Let the Hurricane Roar
- First edition published as a book
- Author: Rose Wilder Lane
- Genre: Western, historical fiction, children's literature
- Publisher: Longmans, Green and Co.
- Publication date: February 1933 (1932 serial, The Saturday Evening Post)
- Publication place: United States
- Media type: Print (serial, hardcover)
- Pages: 152 pp.
- OCLC: 1301589
- LC Class: PZ7.L2507 Le 1933 PZ7.L2507 Yo 1976

= Young Pioneers (novel) =

Novel by Rose Wilder Lane

Let the Hurricane Roar, reissued as Young Pioneers starting from 1976, is a short novel by Rose Wilder Lane that incorporates elements of the childhood of her mother Laura Ingalls Wilder. It was published in The Saturday Evening Post as a serial in 1932 and by Longmans as a book early in 1933, not long after Little House in the Big Woods (1932), the first volume of her mother's Little House series.

During the 1970s the novel was adapted as a TV series, The Young Pioneers, and as two TV movies, Young Pioneers and Young Pioneers' Christmas.

==Summary==

Newlyweds Molly and David are only sixteen and eighteen years old when they pack up their wagon and head west across the plains in search of a new homestead. At first their new life is full of promise: The wheat is high, the dugout is warm and cozy, and a new baby is born to share in their happiness. Then disaster strikes, and David must go east for the winter to find work. Molly is left alone with the baby — with nothing but her own courage to face the dangers of the harsh prairie winter. Under Lane's original title Let the Hurricane Roar, the two characters are named "Charles" and "Caroline" which were the actual names of Lane's maternal grandparents - they were changed to "Molly" and "David" for the re-issue of the book as Young Pioneers.

==Historical background==

David is forced to go back east because of the grasshoppers plague, leaving his young wife and infant son alone to endure a brutal winter on their isolated farm. The very same plot line is a part of her mother's "On the Banks of Plum Creek".
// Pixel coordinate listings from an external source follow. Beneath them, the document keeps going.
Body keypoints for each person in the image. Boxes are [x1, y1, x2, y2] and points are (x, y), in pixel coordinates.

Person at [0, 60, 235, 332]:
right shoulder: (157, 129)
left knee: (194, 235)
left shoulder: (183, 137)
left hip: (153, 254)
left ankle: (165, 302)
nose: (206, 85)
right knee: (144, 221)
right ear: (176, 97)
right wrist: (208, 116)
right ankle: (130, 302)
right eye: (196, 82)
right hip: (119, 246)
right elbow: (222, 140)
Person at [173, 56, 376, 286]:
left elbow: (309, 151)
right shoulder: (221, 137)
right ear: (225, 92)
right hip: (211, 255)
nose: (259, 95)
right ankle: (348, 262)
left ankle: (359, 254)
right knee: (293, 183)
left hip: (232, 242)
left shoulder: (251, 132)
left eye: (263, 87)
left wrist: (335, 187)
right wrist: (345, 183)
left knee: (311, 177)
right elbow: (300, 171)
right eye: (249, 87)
Both of those incidents actually happened to Laura when she was about seven and lived in Walnut Grove, Minnesota. Due to the grasshoppers, her father Charles Ingalls had to leave home and look for a job. Her mother, Caroline stayed with Laura and her two sisters, and they had to run the farm. It is not mentioned in the book that Caroline was also pregnant at the time with the Ingalls' only son, who died before he was a year old.
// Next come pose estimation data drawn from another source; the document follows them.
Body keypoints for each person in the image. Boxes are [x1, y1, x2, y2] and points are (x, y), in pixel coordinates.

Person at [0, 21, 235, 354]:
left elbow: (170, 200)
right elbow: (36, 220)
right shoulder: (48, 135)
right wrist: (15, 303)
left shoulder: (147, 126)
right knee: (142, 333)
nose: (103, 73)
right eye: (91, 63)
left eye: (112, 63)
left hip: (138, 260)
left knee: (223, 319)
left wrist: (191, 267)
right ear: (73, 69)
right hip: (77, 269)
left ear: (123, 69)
Let the Hurricane Roar was first published in 1932 as a serial in The Saturday Evening Post while Laura Ingalls Wilder was writing Farmer Boy, the second-published book in the Little House series. The Longmans edition of Let the Hurricane Roar was published in February and reviewed in The New York Times on February 26, 1933. Despite book sales being reduced due to the economic situation, the strength over adversity theme of the book sold well to a Depression-weary public and it has remained in print to this day. Its medium length and straightforward style was also well-suited for the young adult market and the book became a mainstay in high school and public library collections.

The novel was adapted into a popular radio broadcast starring Helen Hayes.

Officially, the novel is not a part of the Little House series but it is published by HarperTrophy, the same unit of HarperCollins that keeps the Little House series in print.

==Adaptations==

Young Pioneers is a made-for-television drama movie, based on the novel Let the Hurricane Roar by Rose Wilder Lane. It was first broadcast on March 1, 1976, and the novel was reissued as Young Pioneers that year.

The story includes biographical elements, based on the lives of Lane and her mother Laura Ingalls Wilder. It features Molly and David Beaton, teenage newlyweds in the Dakota Territory during the 1870s.

Young Pioneers was the pilot episode for The Young Pioneers, a three-episode TV series in April 1978.